Instruction
Reproduce word for word the stretch of the bug report below from "Description" through "string, integer, array)".

Document segment
'''
Page MenuHomePhabricator

getRedirectTarget should not automatically load revision content in all cases
Open, NormalPublic0 Story Points

Description

I noticed today when checking logstash errors for retrieval of some content that xml stubs dumps (which should not and previously have not loaded revision content) were producing some of the errors in T203075

Stack trace:

#0 [internal function]: MWExceptionHandler::handleError(integer, string, string, integer, array)
#1 /srv/mediawiki/php-1.33.0-wmf.23/includes/debug/MWDebug.php(309): trigger_error(string, integer)
#2 /srv/mediawiki/php-1.33.0-wmf.23/includes/debug/MWDebug.php(164): MWDebug::sendMessage(string, array, string, integer)
#3 /srv/mediawiki/php-1.33.0-wmf.23/includes/GlobalFunctions.php(1106): MWDebug::warning(string, integer, integer, string)
#4 /srv/mediawiki/php-1.33.0-wmf.23/includes/Storage/SqlBlobStore.php(353): wfLogWarning(string)
#5 /srv/mediawiki/php-1.33.0-wmf.23/includes/Storage/SqlBlobStore.php(278): MediaWiki\Storage\SqlBlobStore->fetchBlob(string, integer)
#6 /srv/mediawiki/php-1.33.0-wmf.23/includes/libs/objectcache/WANObjectCache.php(1396): MediaWiki\Storage\SqlBlobStore->MediaWiki\Storage\{closure}(boolean, integer, array, NULL)
#7 /srv/mediawiki/php-1.33.0-wmf.23/includes/libs/objectcache/WANObjectCache.php(1257): WANObjectCache->doGetWithSetCallback(string, integer, Closure, array)
#8 /srv/mediawiki/php-1.33.0-wmf.23/includes/Storage/SqlBlobStore.php(280): WANObjectCache->getWithSetCallback(string, integer, Closure, array)
#9 /srv/mediawiki/php-1.33.0-wmf.23/includes/Revision/RevisionStore.php(1461): MediaWiki\Storage\SqlBlobStore->getBlob(string, integer)
#10 /srv/mediawiki/php-1.33.0-wmf.23/includes/Revision/RevisionStore.php(1634): MediaWiki\Revision\RevisionStore->loadSlotContent(MediaWiki\Revision\SlotRecord, NULL, NULL, NULL, integer)
#11 [internal function]: MediaWiki\Revision\RevisionStore->MediaWiki\Revision\{closure}(MediaWiki\Revision\SlotRecord)
#12 /srv/mediawiki/php-1.33.0-wmf.23/includes/Revision/SlotRecord.php(307): call_user_func(Closure, MediaWiki\Revision\SlotRecord)
#13 /srv/mediawiki/php-1.33.0-wmf.23/includes/Revision/RevisionRecord.php(175): MediaWiki\Revision\SlotRecord->getContent()
#14 /srv/mediawiki/php-1.33.0-wmf.23/includes/Revision.php(923): MediaWiki\Revision\RevisionRecord->getContent(string, integer, NULL)
#15 /srv/mediawiki/php-1.33.0-wmf.23/includes/page/WikiPage.php(819): Revision->getContent(integer, NULL)
#16 /srv/mediawiki/php-1.33.0-wmf.23/includes/page/WikiPage.php(1043): WikiPage->getContent()
#17 /srv/mediawiki/php-1.33.0-wmf.23/includes/page/WikiPage.php(1030): WikiPage->insertRedirect()
#18 /srv/mediawiki/php-1.33.0-wmf.23/includes/export/XmlDumpWriter.php(185): WikiPage->getRedirectTarget()
'''
Extracted records
'''
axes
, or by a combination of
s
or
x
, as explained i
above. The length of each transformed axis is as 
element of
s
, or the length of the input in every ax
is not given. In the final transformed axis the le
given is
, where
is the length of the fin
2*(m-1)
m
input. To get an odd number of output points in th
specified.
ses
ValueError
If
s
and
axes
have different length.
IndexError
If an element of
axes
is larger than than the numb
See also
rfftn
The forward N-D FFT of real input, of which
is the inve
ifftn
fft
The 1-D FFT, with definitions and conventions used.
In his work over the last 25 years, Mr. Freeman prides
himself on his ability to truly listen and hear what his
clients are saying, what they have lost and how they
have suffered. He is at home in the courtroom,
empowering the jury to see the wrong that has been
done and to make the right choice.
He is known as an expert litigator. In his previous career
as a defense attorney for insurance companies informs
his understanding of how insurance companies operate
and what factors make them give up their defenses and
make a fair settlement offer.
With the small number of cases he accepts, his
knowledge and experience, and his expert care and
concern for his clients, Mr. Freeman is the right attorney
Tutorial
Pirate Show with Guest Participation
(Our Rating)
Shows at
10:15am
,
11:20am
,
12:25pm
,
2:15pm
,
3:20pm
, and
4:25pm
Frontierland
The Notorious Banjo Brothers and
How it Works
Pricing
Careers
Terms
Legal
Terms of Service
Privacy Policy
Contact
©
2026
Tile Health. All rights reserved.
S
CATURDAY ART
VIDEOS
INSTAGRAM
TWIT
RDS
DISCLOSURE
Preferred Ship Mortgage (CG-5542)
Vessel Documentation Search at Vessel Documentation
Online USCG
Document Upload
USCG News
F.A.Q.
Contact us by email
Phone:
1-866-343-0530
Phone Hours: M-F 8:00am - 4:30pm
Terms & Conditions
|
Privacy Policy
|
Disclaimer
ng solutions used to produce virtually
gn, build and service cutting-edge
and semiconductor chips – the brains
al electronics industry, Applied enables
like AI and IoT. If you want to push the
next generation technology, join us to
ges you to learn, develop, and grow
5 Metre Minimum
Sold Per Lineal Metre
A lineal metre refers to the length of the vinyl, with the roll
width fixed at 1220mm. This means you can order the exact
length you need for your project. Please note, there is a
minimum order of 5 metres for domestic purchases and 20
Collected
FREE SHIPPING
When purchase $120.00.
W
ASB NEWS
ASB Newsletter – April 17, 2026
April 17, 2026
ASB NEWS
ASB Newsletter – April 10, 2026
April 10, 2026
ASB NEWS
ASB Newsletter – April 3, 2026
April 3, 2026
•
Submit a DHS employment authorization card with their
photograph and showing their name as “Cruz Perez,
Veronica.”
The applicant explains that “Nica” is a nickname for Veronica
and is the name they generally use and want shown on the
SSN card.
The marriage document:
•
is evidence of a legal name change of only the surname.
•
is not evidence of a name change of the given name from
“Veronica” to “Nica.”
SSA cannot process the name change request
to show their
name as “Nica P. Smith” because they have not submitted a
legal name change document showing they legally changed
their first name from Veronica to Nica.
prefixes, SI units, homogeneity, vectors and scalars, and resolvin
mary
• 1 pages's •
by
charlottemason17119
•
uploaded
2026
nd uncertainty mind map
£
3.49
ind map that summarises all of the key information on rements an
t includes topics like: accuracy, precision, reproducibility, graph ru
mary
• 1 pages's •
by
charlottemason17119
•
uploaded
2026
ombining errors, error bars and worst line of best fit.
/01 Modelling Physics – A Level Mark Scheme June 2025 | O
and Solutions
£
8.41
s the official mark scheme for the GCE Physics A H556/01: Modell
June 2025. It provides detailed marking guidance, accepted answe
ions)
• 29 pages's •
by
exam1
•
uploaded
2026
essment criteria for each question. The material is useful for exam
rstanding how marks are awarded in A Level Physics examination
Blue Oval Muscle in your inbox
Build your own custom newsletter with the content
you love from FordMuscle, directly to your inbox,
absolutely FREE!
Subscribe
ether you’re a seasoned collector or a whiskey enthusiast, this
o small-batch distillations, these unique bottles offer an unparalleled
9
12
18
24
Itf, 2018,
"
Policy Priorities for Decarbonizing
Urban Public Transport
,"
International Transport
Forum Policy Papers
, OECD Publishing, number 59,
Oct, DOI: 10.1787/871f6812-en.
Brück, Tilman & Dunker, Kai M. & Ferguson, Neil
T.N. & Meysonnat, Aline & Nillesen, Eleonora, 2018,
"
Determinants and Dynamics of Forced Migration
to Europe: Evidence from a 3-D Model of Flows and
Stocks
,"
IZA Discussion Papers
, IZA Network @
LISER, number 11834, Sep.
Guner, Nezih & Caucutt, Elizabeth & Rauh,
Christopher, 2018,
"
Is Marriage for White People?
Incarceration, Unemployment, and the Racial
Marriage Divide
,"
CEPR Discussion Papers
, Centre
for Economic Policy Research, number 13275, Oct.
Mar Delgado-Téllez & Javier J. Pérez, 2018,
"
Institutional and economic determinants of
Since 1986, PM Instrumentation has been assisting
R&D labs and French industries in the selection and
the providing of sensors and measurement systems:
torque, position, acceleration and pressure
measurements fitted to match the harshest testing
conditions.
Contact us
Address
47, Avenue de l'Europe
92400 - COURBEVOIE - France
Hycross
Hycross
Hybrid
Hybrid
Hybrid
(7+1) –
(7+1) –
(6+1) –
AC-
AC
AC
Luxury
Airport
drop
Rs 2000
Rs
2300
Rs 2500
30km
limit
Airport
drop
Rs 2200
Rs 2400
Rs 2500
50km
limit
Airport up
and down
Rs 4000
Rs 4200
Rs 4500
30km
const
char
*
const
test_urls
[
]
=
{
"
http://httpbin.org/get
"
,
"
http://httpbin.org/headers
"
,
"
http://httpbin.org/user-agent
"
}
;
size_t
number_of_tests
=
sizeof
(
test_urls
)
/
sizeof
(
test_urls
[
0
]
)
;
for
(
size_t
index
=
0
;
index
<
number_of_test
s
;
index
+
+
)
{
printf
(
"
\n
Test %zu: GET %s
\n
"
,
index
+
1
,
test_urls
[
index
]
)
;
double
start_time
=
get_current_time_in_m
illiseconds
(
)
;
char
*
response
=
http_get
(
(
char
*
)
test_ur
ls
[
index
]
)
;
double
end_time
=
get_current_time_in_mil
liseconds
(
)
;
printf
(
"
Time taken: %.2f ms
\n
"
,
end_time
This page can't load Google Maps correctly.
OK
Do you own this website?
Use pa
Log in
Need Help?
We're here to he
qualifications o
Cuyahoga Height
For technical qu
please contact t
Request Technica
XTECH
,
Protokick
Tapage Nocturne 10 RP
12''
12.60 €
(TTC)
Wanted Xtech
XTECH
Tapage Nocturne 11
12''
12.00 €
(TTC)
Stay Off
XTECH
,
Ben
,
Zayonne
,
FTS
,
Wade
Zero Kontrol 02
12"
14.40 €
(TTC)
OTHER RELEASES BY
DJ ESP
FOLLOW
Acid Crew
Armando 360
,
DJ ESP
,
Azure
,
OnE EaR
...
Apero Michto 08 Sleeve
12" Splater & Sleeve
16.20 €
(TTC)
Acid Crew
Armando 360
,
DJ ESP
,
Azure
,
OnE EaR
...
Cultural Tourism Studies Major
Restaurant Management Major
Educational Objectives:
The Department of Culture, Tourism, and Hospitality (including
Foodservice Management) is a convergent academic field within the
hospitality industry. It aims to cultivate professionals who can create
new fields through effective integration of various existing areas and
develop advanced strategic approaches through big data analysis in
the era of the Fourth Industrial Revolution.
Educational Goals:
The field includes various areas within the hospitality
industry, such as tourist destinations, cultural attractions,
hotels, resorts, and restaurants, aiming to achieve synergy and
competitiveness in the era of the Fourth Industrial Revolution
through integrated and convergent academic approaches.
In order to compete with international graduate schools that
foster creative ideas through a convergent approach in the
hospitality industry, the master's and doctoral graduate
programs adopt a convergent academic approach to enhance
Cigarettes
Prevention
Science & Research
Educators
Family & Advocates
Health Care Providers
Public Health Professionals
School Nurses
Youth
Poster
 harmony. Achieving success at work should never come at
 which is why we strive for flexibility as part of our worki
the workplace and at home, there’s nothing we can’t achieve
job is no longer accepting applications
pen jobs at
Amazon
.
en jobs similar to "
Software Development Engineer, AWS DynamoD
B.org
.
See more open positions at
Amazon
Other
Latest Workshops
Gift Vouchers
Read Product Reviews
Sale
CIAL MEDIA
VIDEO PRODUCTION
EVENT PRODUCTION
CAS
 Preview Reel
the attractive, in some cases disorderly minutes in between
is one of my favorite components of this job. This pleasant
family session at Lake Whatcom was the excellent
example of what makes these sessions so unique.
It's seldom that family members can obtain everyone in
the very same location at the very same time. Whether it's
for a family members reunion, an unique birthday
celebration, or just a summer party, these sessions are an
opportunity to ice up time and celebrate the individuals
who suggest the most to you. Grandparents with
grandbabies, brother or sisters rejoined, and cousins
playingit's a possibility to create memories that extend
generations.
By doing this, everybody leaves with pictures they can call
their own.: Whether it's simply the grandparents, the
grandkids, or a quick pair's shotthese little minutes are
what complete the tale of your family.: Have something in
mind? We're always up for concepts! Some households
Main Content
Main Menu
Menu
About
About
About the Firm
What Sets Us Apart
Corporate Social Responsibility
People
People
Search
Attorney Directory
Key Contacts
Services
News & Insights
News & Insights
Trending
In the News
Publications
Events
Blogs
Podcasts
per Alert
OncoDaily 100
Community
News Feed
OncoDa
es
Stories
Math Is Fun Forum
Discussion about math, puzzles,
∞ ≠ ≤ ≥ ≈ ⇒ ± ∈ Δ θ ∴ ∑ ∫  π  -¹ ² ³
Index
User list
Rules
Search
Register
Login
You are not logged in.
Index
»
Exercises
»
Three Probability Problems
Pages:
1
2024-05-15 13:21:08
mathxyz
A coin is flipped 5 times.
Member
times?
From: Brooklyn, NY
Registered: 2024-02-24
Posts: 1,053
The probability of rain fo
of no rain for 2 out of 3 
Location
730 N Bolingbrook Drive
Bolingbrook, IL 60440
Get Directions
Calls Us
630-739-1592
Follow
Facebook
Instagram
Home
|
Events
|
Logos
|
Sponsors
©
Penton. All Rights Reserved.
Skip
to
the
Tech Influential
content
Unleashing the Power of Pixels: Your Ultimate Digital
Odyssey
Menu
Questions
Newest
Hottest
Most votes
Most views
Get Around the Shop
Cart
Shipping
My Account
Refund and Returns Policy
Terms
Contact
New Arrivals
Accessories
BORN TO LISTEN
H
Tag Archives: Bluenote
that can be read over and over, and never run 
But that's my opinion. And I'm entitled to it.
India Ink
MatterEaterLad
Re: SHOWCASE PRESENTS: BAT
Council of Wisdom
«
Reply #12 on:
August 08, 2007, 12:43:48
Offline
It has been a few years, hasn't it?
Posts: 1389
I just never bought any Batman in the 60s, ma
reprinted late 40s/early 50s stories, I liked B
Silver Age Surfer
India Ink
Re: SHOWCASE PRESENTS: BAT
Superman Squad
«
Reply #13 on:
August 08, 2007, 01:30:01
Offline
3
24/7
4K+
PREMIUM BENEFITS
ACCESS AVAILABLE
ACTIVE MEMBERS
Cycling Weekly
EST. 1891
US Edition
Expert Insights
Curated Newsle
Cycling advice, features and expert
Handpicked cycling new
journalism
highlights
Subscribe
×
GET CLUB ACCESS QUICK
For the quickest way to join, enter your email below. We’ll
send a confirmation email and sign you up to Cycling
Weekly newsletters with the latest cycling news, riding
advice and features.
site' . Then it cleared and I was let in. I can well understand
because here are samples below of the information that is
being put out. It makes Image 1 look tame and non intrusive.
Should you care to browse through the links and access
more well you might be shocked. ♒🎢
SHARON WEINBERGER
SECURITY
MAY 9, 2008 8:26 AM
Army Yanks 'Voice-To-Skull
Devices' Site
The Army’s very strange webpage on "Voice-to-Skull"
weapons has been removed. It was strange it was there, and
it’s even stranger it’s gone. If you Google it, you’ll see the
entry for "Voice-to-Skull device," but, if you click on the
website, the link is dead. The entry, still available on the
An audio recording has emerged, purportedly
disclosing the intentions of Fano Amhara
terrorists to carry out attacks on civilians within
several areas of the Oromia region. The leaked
'''
Exercise result
Description

I noticed today when checking logstash errors for retrieval of some content that xml stubs dumps (which should not and previously have not loaded revision content) were producing some of the errors in T203075

Stack trace:

#0 [internal function]: MWExceptionHandler::handleError(integer, string, string, integer, array)